The fact that most of the subversive actions of the anti-Chavez armed groups have characteristics of terrorism and paramilitarism, always inserted in the corridors of illegal economies (drug and arms trafficking, extortion, kidnapping, hired assassination), also shows the common elements that unite them, not only in purposes, but also in procedures.
The information warfare, psychological operations and the protection that these non-state actors usually have from NGOs and media combatants also shed light on the interests of political and media operators in situations of commotion generated by armed groups. The “failed state” propaganda is raised as a resource that goes hand in hand with every belligerent movement against the Venezuelan state and the political leaders of Chavismo.
The concept of “diffuse war”, coined by Minister G/J Vladimir Padrino López to name the type of irregular conflict the country has experienced in these particular cases, may well serve to highlight the framework in which the armed groups of Cota 905 are operating. This implies the transfer of the theaters of operations of irregular warfare to the neighborhoods of Caracas and its surroundings, where “diffuse spaces” develop in which the elementary relations of institutional functioning are partially or totally disabled and where the non-state actors that dispute the territory attempt to impose their own rules.
This is an exercise that has an influence in different dimensions, that crosses political, economic, military, social and cultural areas, since, according to its characteristics, its main objective, and here we quote the words of Minister Padrino López, is “the control of the population, the total change of the structures of power and the pulverization of the nation-state, dismembering it together with its society to be at the mercy of the North American government leadership and its interests, particularly focused on the control of the natural resources that constitute the strategic wealth of the nation”.
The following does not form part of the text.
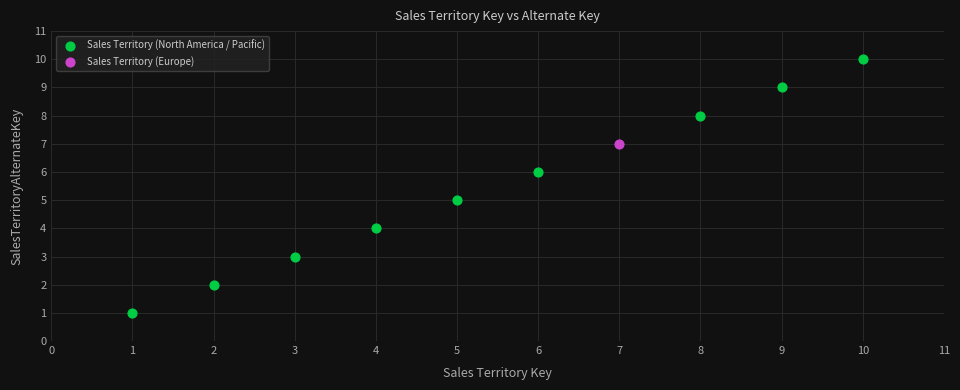

What are all the series names shown in the legend?

Sales Territory (North America / Pacific), Sales Territory (Europe)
At the closing of this report, the deployment of Venezuelan security forces has managed to force the irregular armed groups to withdraw from Cota 905, seizing weapons, logistical resources and killing some members of the irregular combatants. The neutralization of such gangs and their criminal economies becomes urgent at a defining moment for the existence of the Bolivarian Republic, at a time when terrorist violence has become a dominant element of the regime change strategy against Venezuela.